As Featured on News Cult: Navigating the Politics of Bridal Parties


I have the good fortune of never having had to be in a bridal party (except when I was like 4 and someone’s flower girl and had to wear an unfortunate, garish headband, but that hardly counts). I attribute this to the fact that I make it very clear I am not a person who gives a shit about your wedding, so none of my friends would want me in her bridal party, (and also none of my friends are getting married yet because they’re sane people–no offense if you married too young).

But, I have heard enough nightmarish stories from my family and friends who have had to be in bridal parties, to feel confident that it’s the absolute worst and I am qualified to speak on the matter. As far as I’m concerned, there are four things that bring out a person’s true colors: traveling with them, living with them, having an abortion with them, and being in their bridal party. All of these things will make or break a relationship.

With bridal party politics, there are a few key elements that contribute to the making or breaking of a female friendship.

First, money.

It seems that when people get married, they expect their friends and family to spend money on their wedding. To an extent, I suppose this is reasonable; for example, paying for travel to the wedding location if it’s in most of the guests’ country of origin/habitation. However, a lot of brides (grooms, too, but we’re focusing on the bridezillas here) take it farther than that, and their bridal party bears the brunt of this–they expect you to fly out for their engagement party, then travel to their destination wedding half-way around the world, pay for accommodations and transportation there, buy them a wedding gift, and spend money on your dress, hair, makeup, the bridal shower and the bachelorette party.

I think the solution to this problem is the good old golden rule: treat others how you want to be treated.
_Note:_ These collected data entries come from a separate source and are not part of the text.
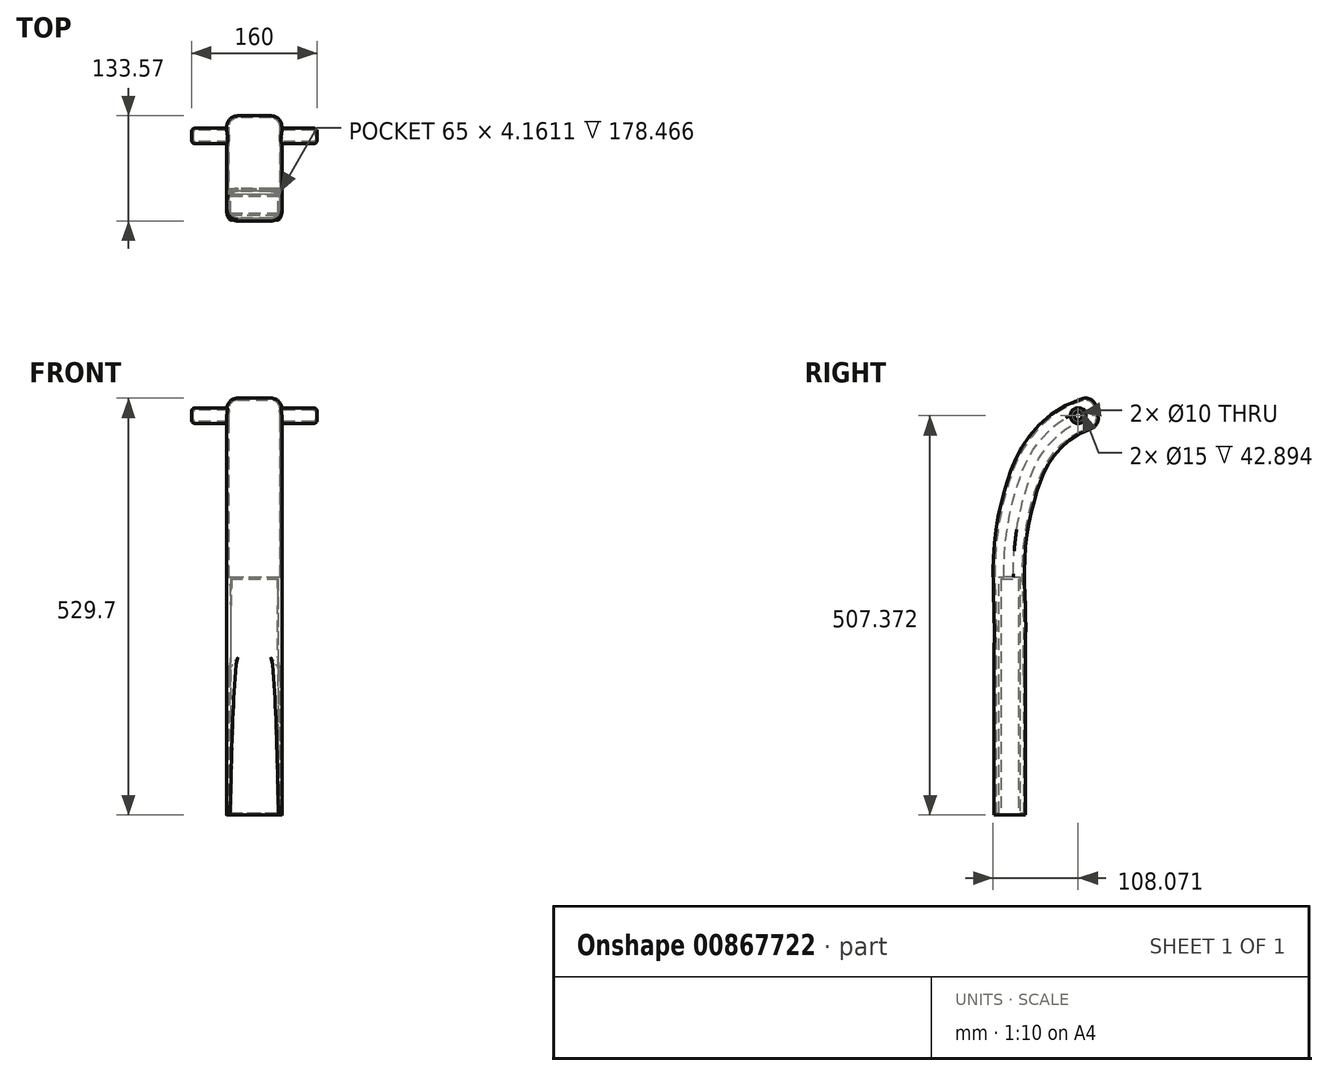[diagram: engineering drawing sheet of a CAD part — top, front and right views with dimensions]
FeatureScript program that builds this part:
annotation { "Feature Type Name" : "Feature", "Feature Type Description" : "" }
export const myFeature = defineFeature(function(context is Context, id is Id, definition is map)
    precondition{}
    {
        {
            var Q0;
            Q0=qCreatedBy(makeId("Front.planeOp"),FACE);
            var sketch = newSketch(context, id + "F0", { "sketchPlane" : qUnion([Q0])});
            skLineSegment(sketch, "E0.bottom", {"start": v(-35, 100) * mm, "end": v(35, 100) * mm});
            skLineSegment(sketch, "E0.top", {"start": v(-35, -100) * mm, "end": v(35, -100) * mm});
            skLineSegment(sketch, "E0.left", {"start": v(-35, 100) * mm, "end": v(-35, -100) * mm});
            skLineSegment(sketch, "E0.right", {"start": v(35, 100) * mm, "end": v(35, -100) * mm});
            skPoint(sketch, "E0.middle", {"position": v(0, 0) * mm});
            skSolve(sketch);
        }
        {
            var Q0;
            Q0=qSketchRegion(id+"F0",true);
            extrude(context, id + "F1", {"entities" : qUnion([Q0]), "depth" : 40 * mm, "offsetDistance" : 25 * mm});
        }
        {
            var Q0;
            Q0=qCreatedBy(makeId("Right.planeOp"),FACE);
            var sketch = newSketch(context, id + "F2", { "sketchPlane" : qUnion([Q0])});
            skPoint(sketch, "E1.0.internal.orphan", {"position": v(0, 60.1) * mm});
            skPoint(sketch, "E1.1.internal.orphan", {"position": v(0, 208.44) * mm});
            skPoint(sketch, "E1.5.internal.orphan", {"position": v(242.5, 617.26) * mm});
            skFitSpline(sketch, "E2", {"points": [v(0, 105.27) * mm, v(0, 161.95) * mm, v(0, 238.01) * mm, v(14.5, 310.4) * mm, v(37.32, 357.47) * mm, v(99.75, 394.54) * mm], "startDerivative": vector(5.53, 304.7) * mm, "endDerivative": vector(429.65, 68.28) * mm});
            skSolve(sketch);
        }
        {
            var Q0;
            Q0=makeQuery(id+"F1.opExtrude","SWEPT_FACE",FACE,{"disambiguationData":[OSD([sQuery(id+"F0.wireOp",EDGE,"E0.bottom")])]});
            var Q1;
            Q1=sQuery(id+"F2.wireOp",EDGE,"E2");
            sweep(context, id + "F3", {"operationType" : NewBodyOperationType.ADD, "profiles" : qUnion([Q0]), "path" : qUnion([Q1])});
        }
        {
            var Q0;
            Q0=makeQuery(id+"F1.opExtrude","SWEPT_FACE",FACE,{"disambiguationData":[OSD([sQuery(id+"F0.wireOp",EDGE,"E0.top")])]});
            var sketch = newSketch(context, id + "F4", { "sketchPlane" : qUnion([Q0])});
            skLineSegment(sketch, "E3.bottom", {"start": v(-30.02, 30.84) * mm, "end": v(30.02, 30.84) * mm});
            skLineSegment(sketch, "E3.top", {"start": v(-30.02, 9.16) * mm, "end": v(30.02, 9.16) * mm});
            skLineSegment(sketch, "E3.left", {"start": v(-30.02, 30.84) * mm, "end": v(-30.02, 9.16) * mm});
            skLineSegment(sketch, "E3.right", {"start": v(30.02, 30.84) * mm, "end": v(30.02, 9.16) * mm});
            skPoint(sketch, "E3.middle", {"position": v(0, 20) * mm});
            skPoint(sketch, "E3.middle.positionSnap0", {"position": v(-35, 20) * mm});
            skPoint(sketch, "E3.centerSnap0", {"position": v(-35, 20) * mm});
            skSolve(sketch);
        }
        {
            var Q0;
            Q0=makeQuery(id+"F4.imprint","IMPRINT",FACE,{"disambiguationData":[TD([[makeQuery(id+"F4.imprint","IMPRINT",EDGE,{"derivedFrom":sQuery(id+"F4.wireOp",EDGE,"E3.bottom")}),-1.0]])]});
            extrude(context, id + "F5", {"entities" : qUnion([Q0]), "operationType" : NewBodyOperationType.REMOVE, "oppositeDirection" : true, "depth" : 300 * mm, "offsetDistance" : 25 * mm});
        }
        {
            var Q0;
            {var subQ0=sQuery(id+"F2.wireOp",EDGE,"E1");var subQ1=sQuery(id+"F0.wireOp",EDGE,"E0.bottom");Q0=makeQuery(id+"F3.opSweep","SWEPT_FACE",FACE,{"disambiguationData":[OSD([subQ1,subQ0]),TDD([makeQuery(id+"F1.opExtrude","CAP_EDGE",EDGE,{"disambiguationData":[OSD([subQ1])],"isStart":false}),subQ0])]});}
            var Q1;
            {var subQ0=sQuery(id+"F2.wireOp",EDGE,"E1");var subQ1=sQuery(id+"F0.wireOp",EDGE,"E0.bottom");Q1=makeQuery(id+"F3.opSweep","SWEPT_FACE",FACE,{"disambiguationData":[OSD([subQ1,subQ0]),TDD([makeQuery(id+"F1.opExtrude","CAP_EDGE",EDGE,{"disambiguationData":[OSD([subQ1])],"isStart":true}),subQ0])]});}
            var Q2;
            Q2=makeQuery(id+"F3.opSweep","CAP_EDGE",EDGE,{"disambiguationData":[OSD([sQuery(id+"F0.wireOp",EDGE,"E0.bottom"),sQuery(id+"F0.wireOp",EDGE,"E0.right"),sQuery(id+"F2.wireOp",VERTEX,"E1.end")])],"isStart":false});
            var Q3;
            Q3=makeQuery(id+"F3.opSweep","CAP_EDGE",EDGE,{"disambiguationData":[OSD([sQuery(id+"F0.wireOp",EDGE,"E0.bottom"),sQuery(id+"F0.wireOp",EDGE,"E0.left"),sQuery(id+"F2.wireOp",VERTEX,"E1.end")])],"isStart":false});
            fillet(context, id + "F6", {"entities" : qUnion([Q0, Q1, Q2, Q3]), "radius" : 14 * mm, "tangentPropagation" : true, "allowEdgeOverflow" : false});
        }
        {
            var Q0;
            Q0=qCreatedBy(makeId("Right.planeOp"),FACE);
            var sketch = newSketch(context, id + "F7", { "sketchPlane" : qUnion([Q0])});
            skCircle(sketch, "E4", {"center": v(205.62, 616.44) * mm, "radius": 17.5 * mm});
            skSolve(sketch);
        }
        {
            var Q0;
            Q0=qSketchRegion(id+"F7",true);
            extrude(context, id + "F8", {"entities" : qUnion([Q0]), "operationType" : NewBodyOperationType.REMOVE, "oppositeDirection" : true, "depth" : 50 * mm, "offsetDistance" : 25 * mm, "hasSecondDirection" : true, "secondDirectionOppositeDirection" : false, "secondDirectionDepth" : 50 * mm});
        }
        {
            var Q0;
            Q0=qCreatedBy(makeId("Right.planeOp"),FACE);
            var sketch = newSketch(context, id + "F9", { "sketchPlane" : qUnion([Q0])});
            skCircle(sketch, "E5", {"center": v(67.03, 407.37) * mm, "radius": 10 * mm});
            skSolve(sketch);
        }
        {
            var Q0;
            Q0 = qSketchRegion(id + "F9", true);
            extrude(context, id + "F10", {"entities" : qUnion([Q0]), "operationType" : NewBodyOperationType.ADD, "depth" : 80 * mm, "offsetDistance" : 25 * mm, "hasSecondDirection" : true, "secondDirectionOppositeDirection" : true, "secondDirectionDepth" : 80 * mm});
        }
        {
            var Q0;
            Q0=makeQuery(id+"F10.opExtrude","CAP_FACE",FACE,{"disambiguationData":[OSD([sQuery(id+"F9.wireOp",EDGE,"E5")])],"isStart":false});
            var Q1;
            Q1=makeQuery(id+"F10.opExtrude","CAP_EDGE",EDGE,{"disambiguationData":[OSD([sQuery(id+"F9.wireOp",EDGE,"E5")])],"isStart":true});
            fillet(context, id + "F11", {"entities" : qUnion([Q0, Q1]), "radius" : 5 * mm, "tangentPropagation" : true, "allowEdgeOverflow" : false});
        }
        {
            var Q0;
            Q0=makeQuery(id+"F10.opExtrude","CAP_FACE",FACE,{"disambiguationData":[OSD([sQuery(id+"F9.wireOp",EDGE,"E5")])],"isStart":false});
            var Q1;
            Q1=makeQuery(id+"F10.opExtrude","CAP_FACE",FACE,{"disambiguationData":[OSD([sQuery(id+"F9.wireOp",EDGE,"E5")])],"isStart":true});
            shell(context, id + "F12", {"entities" : qUnion([Q0, Q1]), "thickness" : 2.5 * mm});
        }
    });
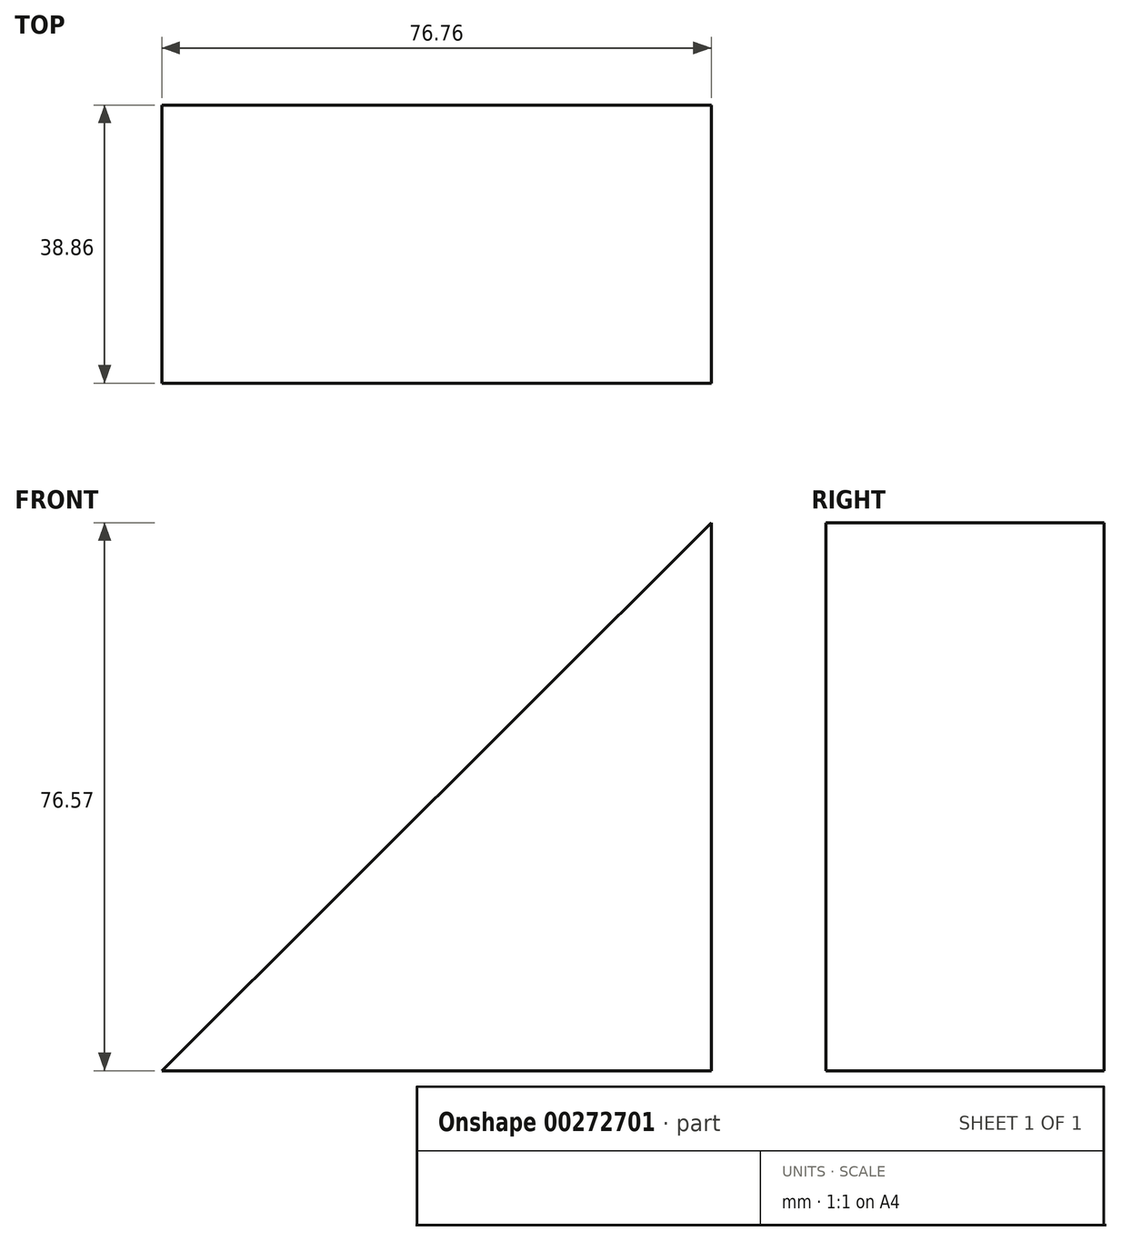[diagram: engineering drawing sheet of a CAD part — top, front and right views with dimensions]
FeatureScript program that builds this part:
annotation { "Feature Type Name" : "Feature", "Feature Type Description" : "" }
export const myFeature = defineFeature(function(context is Context, id is Id, definition is map)
    precondition{}
    {
        {
            var Q0;
            Q0=qCreatedBy(makeId("Front.planeOp"),FACE);
            var sketch = newSketch(context, id + "F0", { "sketchPlane" : qUnion([Q0])});
            skLineSegment(sketch, "E0", {"start": v(0, 0) * mm, "end": v(-76.76, 0) * mm});
            skLineSegment(sketch, "E1", {"start": v(-76.76, 0) * mm, "end": v(0, 76.57) * mm});
            skLineSegment(sketch, "E2", {"start": v(0, 76.57) * mm, "end": v(0, 0) * mm});
            skSolve(sketch);
        }
        {
            var Q0;
            Q0 = qSketchRegion(id + "F0", true);
            extrude(context, id + "F1", {"entities" : qUnion([Q0]), "depth" : 38.86 * mm});
        }
    });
If you’re a bride, take your perfectly pedicured feet out of your tacky faux satin heels for one minute, and put them in your friends’ shoes that they got at Payless and have had for 5 years because they can’t afford a new pair: would you want to spend hundreds, maybe thousands, of dollars on their weddings? Especially if you’re a twenty-something just trying to survive in the world? Probably not. So don’t be a hypocrite. And if you must make monetary demands on your bridal party, try to make them minimal and/or optional, and make it clear you don’t expect your bridesmaids to pay for your bridal/bachelorette activities in addition to their own. Only suggest pricier options if you’re prepared to pay for them (which we all know you aren’t).

Second, and similar, is attention.

Much like brides expect their maids to spend too much money on them, they also expect them to spend too much attention on them. It’s really not that hard to get married–like, performing heart surgery is hard. So is surviving in a third world country. And being a Mexican immigrant in Arizona. There are plenty of things far worthier of celebration, recognition, and attention than getting married, so, in short, get over yourself.

Don’t ask your friends to spend hours doing gag-worthy, masturbatory exercises with you, like going through wedding magazines, seating charts, gift registries, color palettes, invite lists, and the setup of your nobody-cares ‘wedding website.’ Don’t expect them to use all of their vacation days on a bachelorette getaway in a remote, secluded cabin, because that sounds like their worst nightmare and may end in a murder-suicide.

Just don’t expect your bridesmaids to be as excited about your wedding as you are–you shouldn’t even be as excited as you are, and they have better things to do, like giving no fucks (… but you can still ask them to do cake tastings–where there’s a will, there’s a way to accommodate cake).

Third, the bridesmaids’ outfits.

It’s no secret that many brides choose fugly dresses for their bridesmaids to make themselves look better. That’s just a dick thing to do. These poor girls are already putting on a song and dance to feed the bride’s ego, and then they have to parade around in olive green, polyester prom dresses that accentuate their large thighs and love handles, too?

Maybe think about letting your bridesmaids choose their own dresses, as long as they’re a certain color you like, or at least give them a few options of different cuts. Similarly, don’t force your bridesmaids to use your makeup and hair stylist. That usually involves far too much artifice, plus, a lot of girls prefer to do their own makeup/hair or even go au naturel (sacrilege, I know). Theoretically, you chose your bridesmaids because they’re your friends, and they’re your friends because you love them for who they are, right? So, let them be themselves at your wedding, which should be an authentic celebration of love in your life, rather than a manufactured, cookie cutter, Disney-worthy scrapbook cliché.

Basically, if you’re a bride, just don’t be an asshole (words to live by). Otherwise, the minute your wedding ends, your ‘best friends’/bridesmaids will disappear in a cloud of feathers from the boas and other props you chose for your photo booth (that were undoubtedly slobbered on by hundreds of germy children at who knows how many Bar Mitzvahs before your wedding) and become your ‘former best friends’ (or ‘current frenemies,’ if you’re lucky).